Free-riderBack in the day when I was at university I detested group assignments. A group of us had to work on a single assignment, where we all got the same grade in the end. But there was always the person whose bus was late, whose alarm clock did not go off in time … So if the rest of us wanted a good grade we had to do this person’s job as well, even though propping them up was the last thing we wanted to do!

Similarly in work environments. Many teams have at least one free-rider. The person who is not really interested in their job, or in the team’s role, and prefers to do the bare minimum.

It must be annoying for other employees who, in order for their team to achieve its goals, have to cover for the disengaged employee.

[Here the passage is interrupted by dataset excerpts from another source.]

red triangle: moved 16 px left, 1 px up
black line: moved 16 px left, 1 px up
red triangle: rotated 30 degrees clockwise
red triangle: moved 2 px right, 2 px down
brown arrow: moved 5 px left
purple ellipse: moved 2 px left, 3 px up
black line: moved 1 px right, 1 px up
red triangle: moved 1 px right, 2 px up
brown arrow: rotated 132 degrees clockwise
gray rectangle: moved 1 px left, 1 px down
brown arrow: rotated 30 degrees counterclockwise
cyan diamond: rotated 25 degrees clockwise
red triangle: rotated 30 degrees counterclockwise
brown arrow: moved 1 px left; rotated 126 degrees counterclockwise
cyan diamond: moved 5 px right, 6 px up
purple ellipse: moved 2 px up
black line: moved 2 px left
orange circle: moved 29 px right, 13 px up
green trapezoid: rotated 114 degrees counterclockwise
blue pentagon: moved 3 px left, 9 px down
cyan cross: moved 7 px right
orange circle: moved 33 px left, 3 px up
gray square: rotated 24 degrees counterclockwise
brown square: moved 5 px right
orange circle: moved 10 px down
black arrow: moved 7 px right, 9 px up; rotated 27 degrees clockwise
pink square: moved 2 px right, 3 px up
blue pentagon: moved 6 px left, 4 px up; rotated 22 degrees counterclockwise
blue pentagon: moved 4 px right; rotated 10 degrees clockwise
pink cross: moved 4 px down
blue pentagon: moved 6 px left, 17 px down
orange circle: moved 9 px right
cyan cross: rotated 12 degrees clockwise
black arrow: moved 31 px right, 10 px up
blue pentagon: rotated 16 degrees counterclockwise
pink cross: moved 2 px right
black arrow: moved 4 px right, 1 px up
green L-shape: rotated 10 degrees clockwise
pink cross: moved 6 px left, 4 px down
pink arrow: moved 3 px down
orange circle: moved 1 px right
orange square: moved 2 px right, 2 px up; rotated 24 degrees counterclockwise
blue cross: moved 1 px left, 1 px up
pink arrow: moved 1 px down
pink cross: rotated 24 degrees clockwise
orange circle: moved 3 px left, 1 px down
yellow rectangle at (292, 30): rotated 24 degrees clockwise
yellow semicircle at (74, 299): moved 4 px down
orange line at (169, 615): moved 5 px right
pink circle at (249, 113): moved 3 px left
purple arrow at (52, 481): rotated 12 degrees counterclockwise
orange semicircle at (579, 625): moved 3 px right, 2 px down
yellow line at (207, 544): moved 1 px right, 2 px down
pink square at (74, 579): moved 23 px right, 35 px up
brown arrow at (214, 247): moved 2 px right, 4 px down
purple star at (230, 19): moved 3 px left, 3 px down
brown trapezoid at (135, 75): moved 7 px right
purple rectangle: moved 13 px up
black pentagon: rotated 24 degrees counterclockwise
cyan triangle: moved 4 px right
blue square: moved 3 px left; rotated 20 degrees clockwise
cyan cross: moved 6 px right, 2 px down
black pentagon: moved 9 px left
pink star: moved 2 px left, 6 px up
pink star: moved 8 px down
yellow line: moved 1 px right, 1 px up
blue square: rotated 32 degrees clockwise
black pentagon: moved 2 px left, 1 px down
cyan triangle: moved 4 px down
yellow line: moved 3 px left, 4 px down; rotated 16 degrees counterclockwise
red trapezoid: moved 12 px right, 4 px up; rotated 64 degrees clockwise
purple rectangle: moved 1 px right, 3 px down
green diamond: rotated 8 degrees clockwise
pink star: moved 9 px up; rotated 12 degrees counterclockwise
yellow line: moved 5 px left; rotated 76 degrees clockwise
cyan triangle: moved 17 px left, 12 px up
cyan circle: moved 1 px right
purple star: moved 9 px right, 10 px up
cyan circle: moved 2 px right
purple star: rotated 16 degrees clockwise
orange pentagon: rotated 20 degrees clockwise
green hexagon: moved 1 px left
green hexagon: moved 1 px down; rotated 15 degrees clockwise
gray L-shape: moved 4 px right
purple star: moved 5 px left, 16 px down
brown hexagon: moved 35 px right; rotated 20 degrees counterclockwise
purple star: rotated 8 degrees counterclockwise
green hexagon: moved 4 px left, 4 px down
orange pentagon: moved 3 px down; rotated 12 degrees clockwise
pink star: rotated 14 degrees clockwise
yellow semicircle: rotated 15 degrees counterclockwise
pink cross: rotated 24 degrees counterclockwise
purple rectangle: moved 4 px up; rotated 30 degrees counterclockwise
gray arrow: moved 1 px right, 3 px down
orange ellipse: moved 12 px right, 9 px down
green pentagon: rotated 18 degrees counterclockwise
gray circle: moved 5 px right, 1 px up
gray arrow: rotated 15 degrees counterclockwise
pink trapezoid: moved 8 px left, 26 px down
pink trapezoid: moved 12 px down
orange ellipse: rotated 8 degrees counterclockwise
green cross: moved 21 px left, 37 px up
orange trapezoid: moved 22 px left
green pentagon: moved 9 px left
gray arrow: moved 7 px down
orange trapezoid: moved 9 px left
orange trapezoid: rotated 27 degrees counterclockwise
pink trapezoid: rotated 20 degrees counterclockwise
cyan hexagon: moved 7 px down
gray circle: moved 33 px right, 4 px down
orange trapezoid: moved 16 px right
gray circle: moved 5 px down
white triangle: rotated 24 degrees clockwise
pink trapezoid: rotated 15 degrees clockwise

In time, this state of affairs starts killing their own engagement and motivation: Why should I work hard when I can be like Paul, do very little and get paid anyway? I must be stupid!

It is therefore important that team goals are broken down into individual responsibilities and input opportunities. This creates a sense of ownership and pride in each employee, as they have their individual opportunity/challenge to demonstrate themselves. It also means that free-riders are quickly shown up for what they are, and this issue can be nipped in the bud – before this hampers the team achieving their targets, and destroys other employees’ engagement levels.

The flipside of good leadership is a passive lack of leadership. The effective leader addresses free rider issues early on. Actually, the effective leader spots them early on, and then chooses to address them. The passive leader who is not really in touch with their team, and who has not established an effective two-way communication strategy, will possibly not identify free riders until team performance becomes problematic. This is already too late, as negativity already destroying engagement levels within the team.

So what do you need to do as a manager? Discuss projects with the team, reaching an agreement as to who does what. Have regular meetings to evaluate how things are going. Have individual conversations to discuss how each employee is progressing on the project, using this as an opportunity to identify issues early on. And in all these meetings and conversations, ask few questions, and listen a lot!